Newfoundland and Labrador’s opposition PC is questioning Andrew Furey’s judgment of the Prime Minister’s stay in a luxury lodge owned by the billionaire behind a controversial hydrogen plant proposal in western Newfoundland.
As online news organization allNewfoundlandLabrador first reported, Furey and his father – Senate Speaker George Furey – stayed at Rifflin’ Hitch Lodge as part of a posh fishing trip in July 2021 .
The complex is owned by John Risley, a friend of the prime minister and chairman of World Energy GH2, a company seeking to set up a hydrogen-ammonia wind power plant on the Port-au-Port peninsula.
Another of Furey’s personal friends, Brendan Paddick, is also a director of the company.
The project, which is now in the environmental assessment stage, includes 164 wind turbines and could not have proceeded without the province lifting its moratorium on onshore wind energy.
It happened in April, but in the House of Assembly on Wednesday, Acting Opposition Leader Barry Petten said documents obtained through access to information laws show discussions of the Lifting of the moratorium began in September 2021 – a few months after Furey’s visit to Risley’s lodge.
According to AllNewfoundlandLabrador’s report, Risley was there for part of Furey’s visit.
“The Prime Minister is spending days with a billionaire donor who runs a wind development project in a luxury cabin, and he expects the people of the province to believe that wind power did not just appear once Three months later, officials are starting to talk about removing the wind moratorium in our province,” Petten said during Question Period.
“Was this where the deal was made or is this the biggest coincidence in Newfoundland and Labrador history?” he said.

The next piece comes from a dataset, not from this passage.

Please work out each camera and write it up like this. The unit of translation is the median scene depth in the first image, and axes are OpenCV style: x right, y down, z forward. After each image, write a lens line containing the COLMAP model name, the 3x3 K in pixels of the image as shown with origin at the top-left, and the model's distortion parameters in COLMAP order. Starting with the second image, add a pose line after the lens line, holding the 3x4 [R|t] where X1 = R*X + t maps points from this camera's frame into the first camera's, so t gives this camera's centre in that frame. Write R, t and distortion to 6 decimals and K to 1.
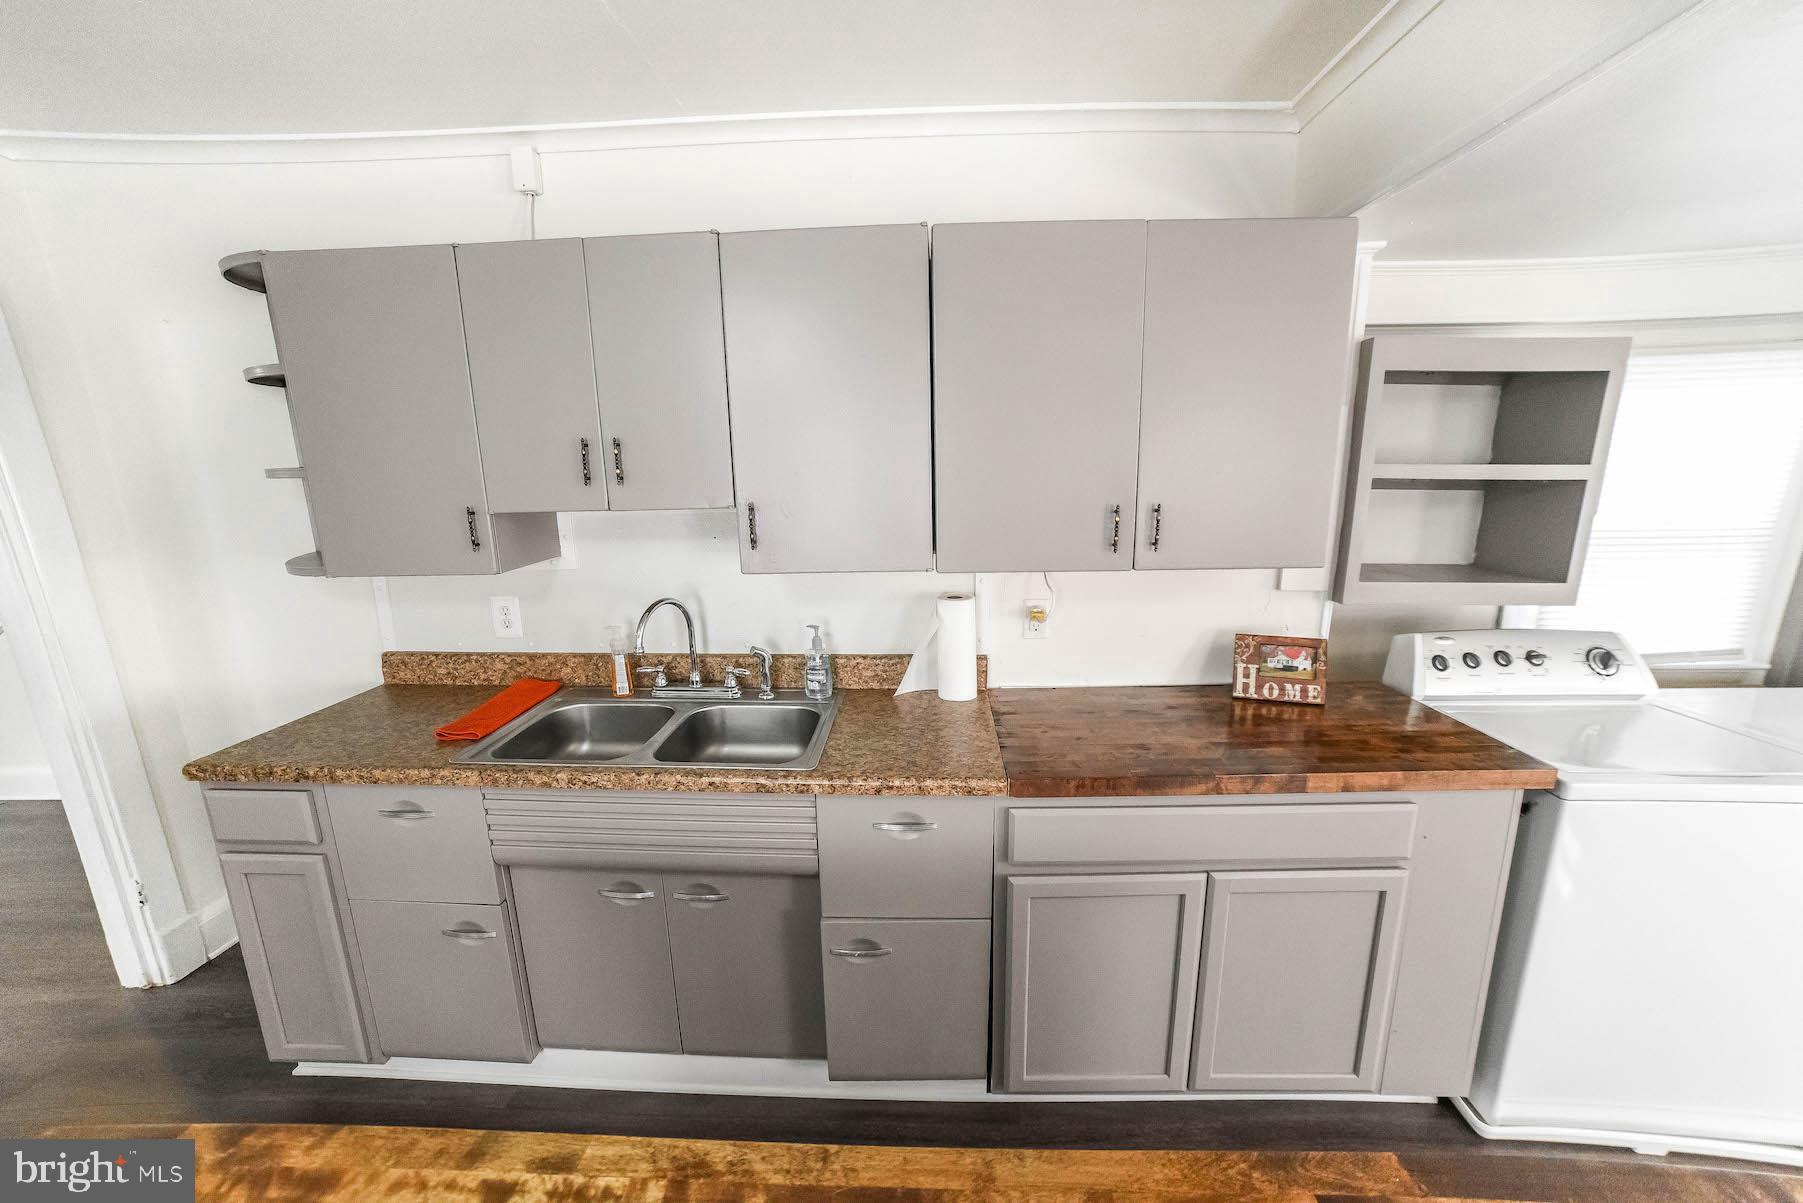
lens RADIAL K [[709.6, 0, 904.9], [0, 709.6, 622.6], [0, 0, 1]] dist [-0.069939, 0.031750]
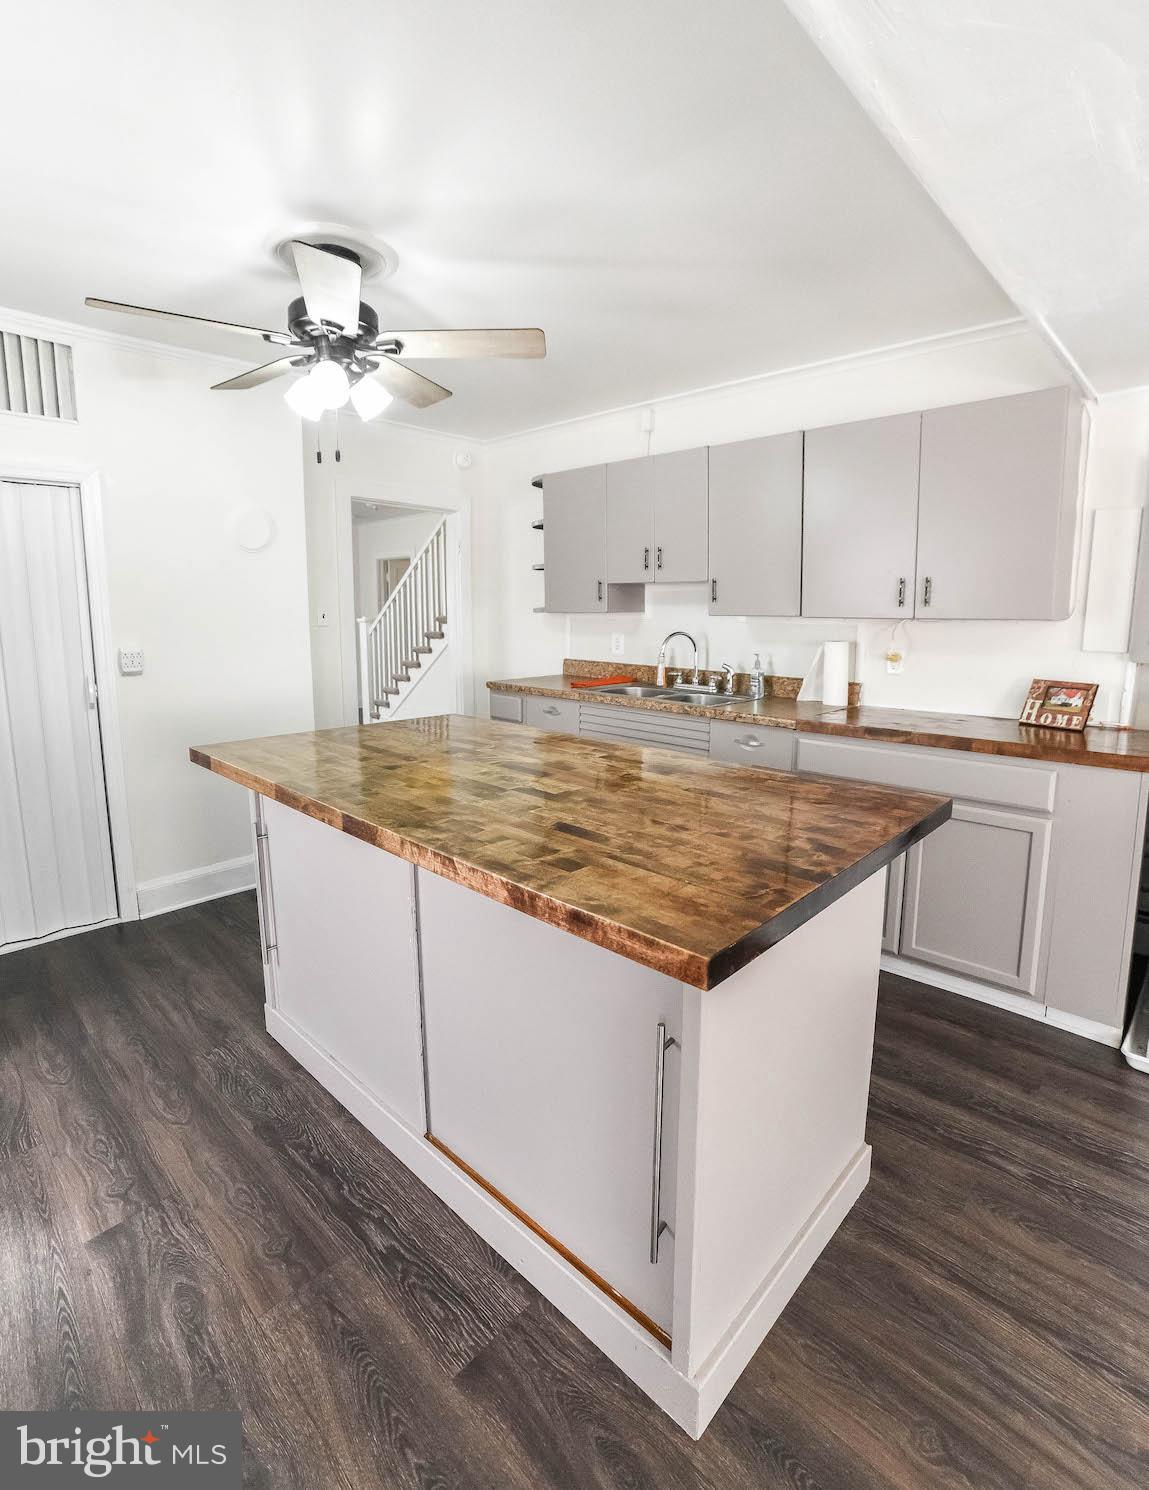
lens RADIAL K [[720.0, 0, 574.8], [0, 720.0, 705.3], [0, 0, 1]] dist [-0.080846, 0.042206]
pose [[0.753375, 0.107045, -0.648821, 0.712541], [-0.157155, 0.987380, -0.019577, 0.241324], [0.638537, 0.116714, 0.760690, -0.621247]]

Speaking to reporters later, Furey asked where the line lay between his personal and public life.
“Everyone criticized me from day one,” he said. “First about my charity work, then about my practice of medicine, and now about what I do on my holidays. Like, we have to – we have to have some respect for the public figures here during their time personal.”
He also defended his trip, saying he paid for it himself, and that the subject of wind farms and hydrogen power stations was not brought up during his stay at Risley’s lodge.
“I never hid the friends I have,” he said. “Some of them are very successful, and I’m very lucky to have those friendships. But I don’t discuss confidential government business with them, and I’ve taken the extra step of having put up ethical walls.”
Those ethical walls, Furey said, mean Industry, Energy and Technology Minister Andrew Parsons is handling the file.
Furey said no project-related decisions would fall on his desk.
Petten says it’s a matter of perception.
“Unfortunately, with his work, it’s about choices and decisions. The optics – and we live in a world of optics – and I just think it was the wrong choice.”
Parsons, who answered all but one of the House’s questions instead of Furey, said he “didn’t know where the favoritism was in that conversation.”
“No one has been approved for absolutely anything at this point,” he said.
The Port au Port proposal is the only project currently in the environmental assessment stage. Parsons said the government had received 31 land bid proposals so far. By December 15, he said the government would identify the areas it wanted to open and the bidding process would begin early next year.
Last week, while speaking to CBC News about offering $10 million to Port-au-Port communities if the project goes ahead, Risley said he doesn’t “think it’s matter that the project obtains approval”.